Will Disease Surveillance Changes Increase Protection?

ANALYSIS - The Animal Health and Veterinary Laboratory Agency (AHVLA) in the UK last week announced plans to streamline the surveillance of new and re-emerging animal disease threats, writes Chris Harris.
calendar icon 11 December 2013
clock icon 5 minute read

The reform of the surveillance system was described by the AHVLA as a system “to improve both geographical and species specific coverage of disease surveillance across England and Wales by making better use of the expertise and resources of private vets, universities and the livestock industry”.

The agency said that the move follows recommendations from the Surveillance Advisory Group.

The emphasis on the change has been on the improvements that the new system will bring to the arena.

It will place a greater emphasis on gathering intelligence from other sources of surveillance intelligence, and places less emphasis on post-mortems carried out at government laboratories.

However, the change in tack by the agency and the government will see the closure of half of the 14 current disease surveillance centres around the country and a cut in the numbers of vets employed by the government in disease surveillance from 44 to 35 and a cut in the support staff from 45 to 30.

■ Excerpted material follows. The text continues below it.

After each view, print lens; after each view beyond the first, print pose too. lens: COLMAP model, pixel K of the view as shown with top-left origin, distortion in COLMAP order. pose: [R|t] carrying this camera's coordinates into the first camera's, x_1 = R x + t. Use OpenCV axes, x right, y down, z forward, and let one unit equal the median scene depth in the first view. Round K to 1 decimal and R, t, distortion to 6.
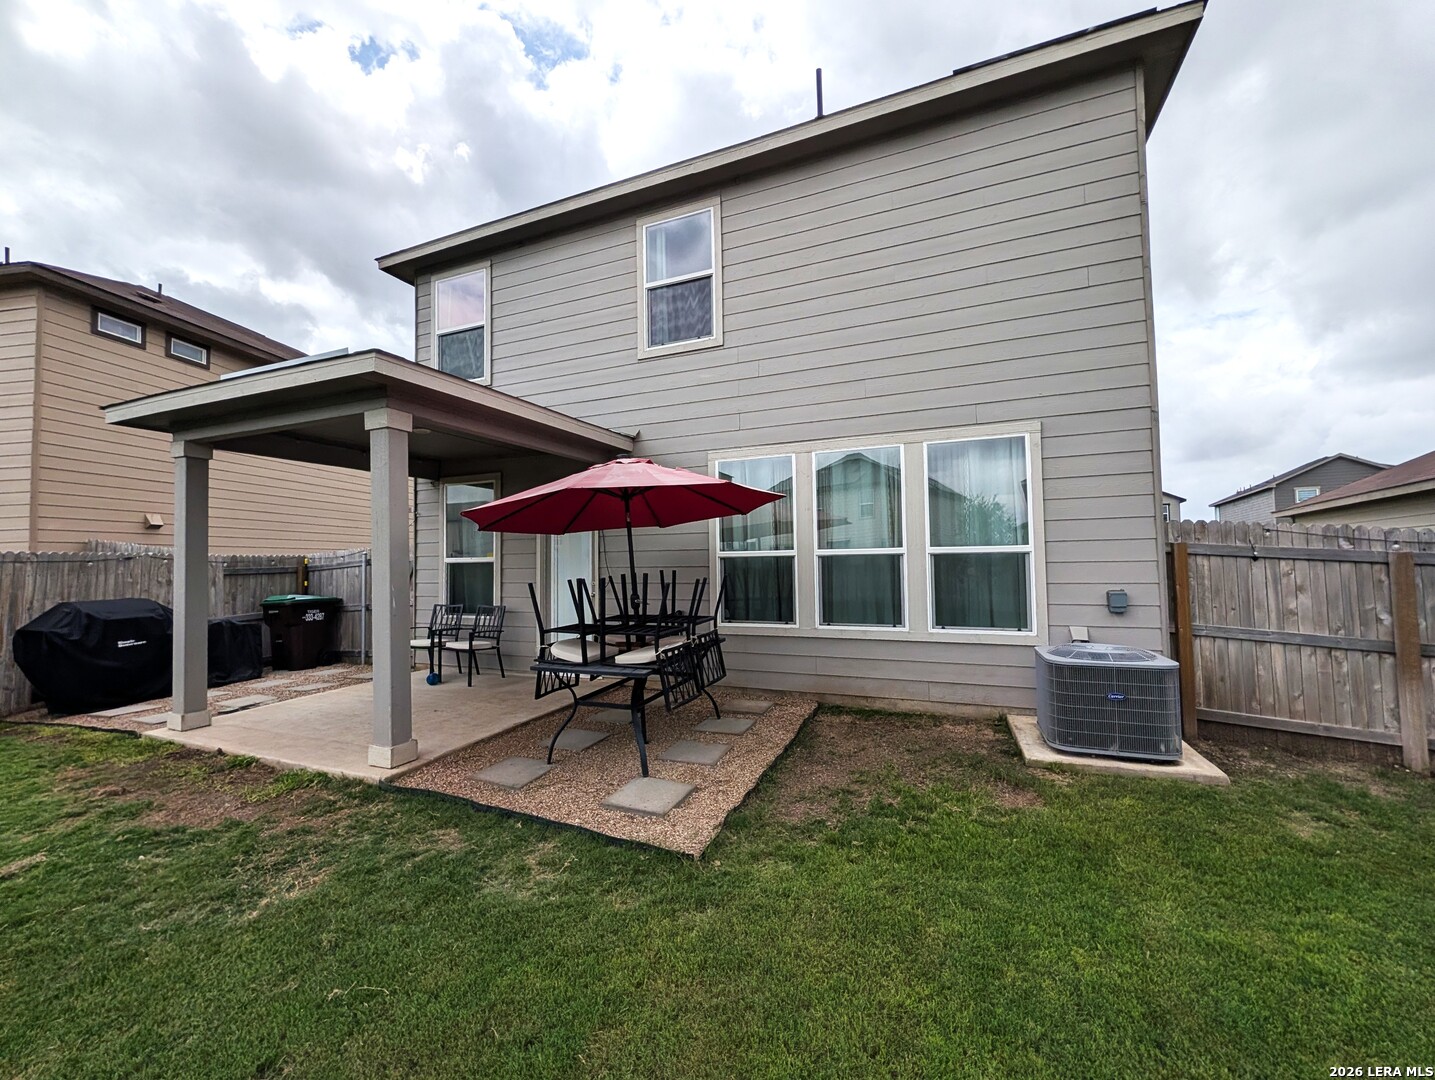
lens RADIAL K [[552.8, 0, 715.0], [0, 552.8, 537.1], [0, 0, 1]] dist [-0.000454, -0.000240]
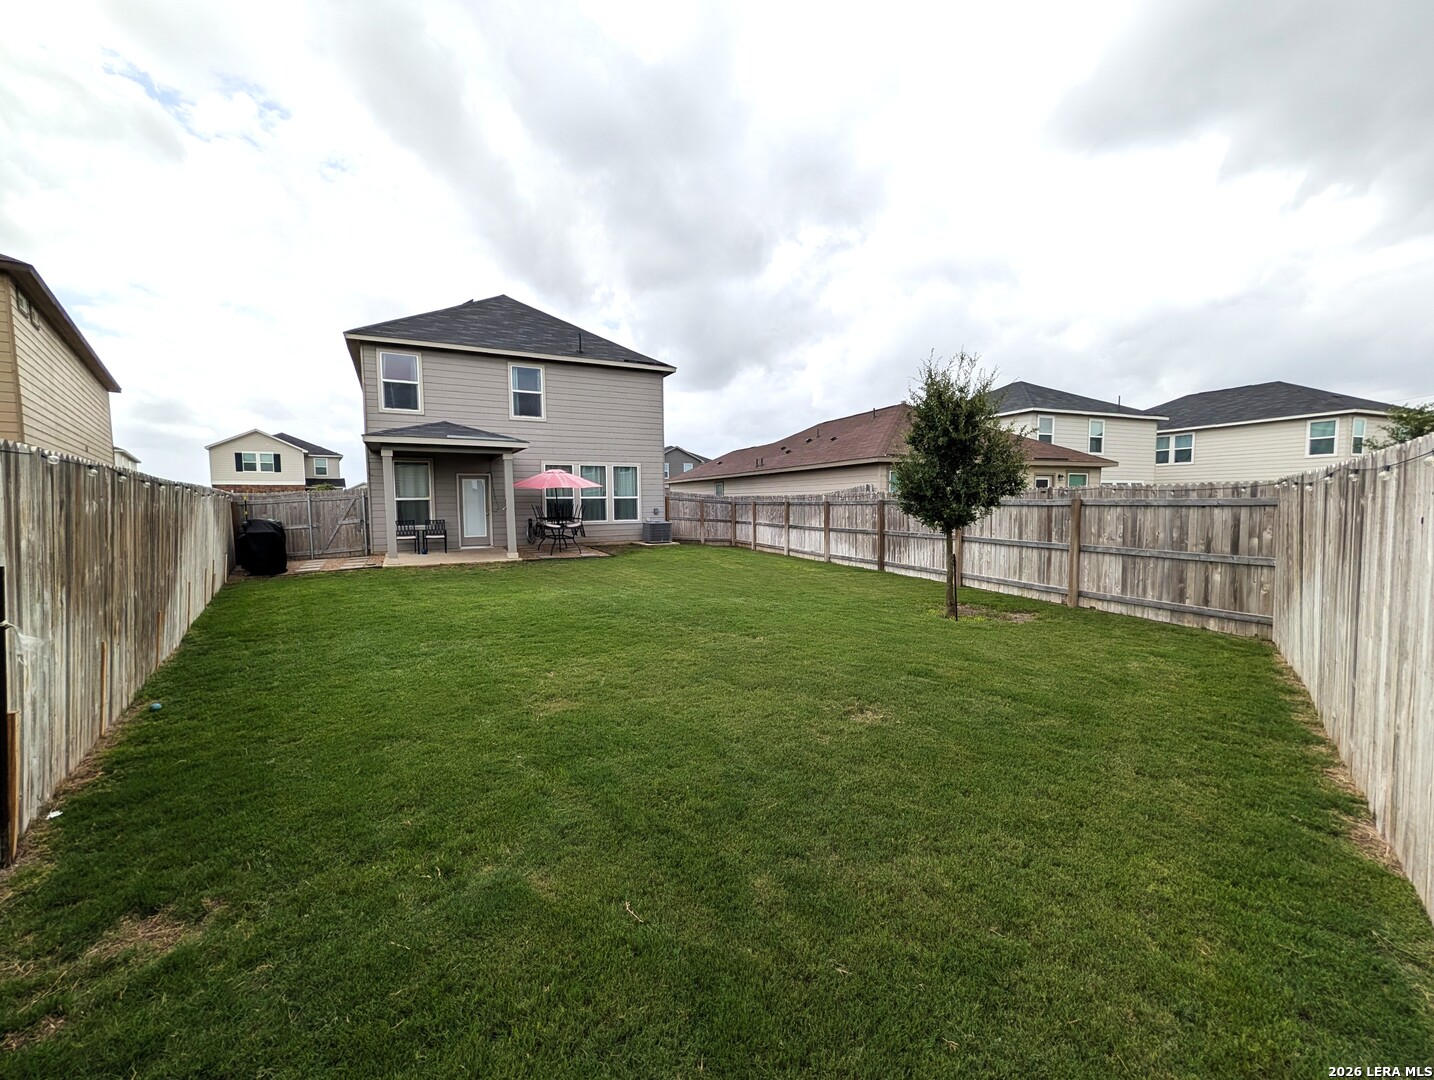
lens RADIAL K [[552.5, 0, 714.5], [0, 552.5, 537.1], [0, 0, 1]] dist [-0.000454, -0.000240]
pose [[0.638088, -0.039021, 0.768974, -1.868919], [-0.032308, 0.996478, 0.077375, -0.017292], [-0.769286, -0.074217, 0.634580, -1.686979]]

The AHVLA says that the net present value of the new model over a 10-year period will be about £8.2 million with break-even in Year 3.

While ostensibly the reason for the reorganisation is to provide a new focus to disease surveillance, by outsourcing much of the work to private vets and to universities and by cutting staff and freeing up offices and labs and real estate that can be sold, the hidden motive seems to be more of a cost-cutting exercise.

The agency itself says there is a need for pilot studies to “assess the practicality and effectiveness of this change of methodology”.

And it also recognises that there are risks in the way the new system has been structured.

The Agency says in the notification of the changes: “There are known and accepted risks in implementation of this model, in particular if stakeholders fail to engage with AHVLA, or if practitioners and farmers fail to develop local solutions to the need for private vet diagnostic PMEs or make use of the diagnostic service. The impact of these will be mitigated by continuation of an expert advice and diagnostic system along with phased introduction of the new model with training and on-going assessment.

"There is a risk that other providers of expert gross pathology will decide not to become part of the surveillance system. However all the Veterinary Schools need a throughput of carcasses for teaching purposes and initial discussions with many of them have been very positive. Private vets and the fallen stock industry may choose not to offer a PME service to farmers. However in the public consultation many vets said that if they could access appropriate training it is work they would be very keen to undertake. Discussions with the fallen stock industry have also been very positive.

"A reduction in AHVLA staff and facilities will have an impact, albeit small, on the agency’s ability to mount a response to a major disease outbreak.”

The move to a new model has already brought criticism from one section of the veterinary field – the Royal College of Pathologists.

Dr Archie Prentice, President of The Royal College of Pathologists, said: “The current surveillance system is a success. It protects public and animal health and breeds confidence in a multi-billion pound livestock industry. The savings made in these proposed cuts are small compared to the health and financial risks they bring.

“If dismantled, the expertise, knowledge and trusted collaboration with farmers and veterinary surgeons could be lost. It is essential that any cost saving should not be at the expense of consumer safety, confidence in the livestock industry or animal welfare.”

“We should be looking for ways to sustain and improve expertise in veterinary pathology. In common with the majority of respondents to the Surveillance 2014 consultation, we fear the current proposals - which seem to be based on unfounded opinions and untested assumptions - are likely to damage it.”

The purpose of the surveillance carried out by the AHVLA is to provide high quality intelligence on animal health and welfare to enable farmers, the veterinary profession and governments to take decisions which can improve animal health, welfare and productivity.

It provides data that allows threats to public health, trade, and wider society from animal diseases such as BSE, Schmallenberg, Classical Swine Fever and Foot and Mouth Disease to be identified and managed.

While there may be need for modernisation and cost control, the AHVLA needs to reassure the industry, the veterinary sector and the public that the new model will be able to deliver the security, information and protection required.

A drop in security could lead to untold damage to the livestock sector - and not only in the UK.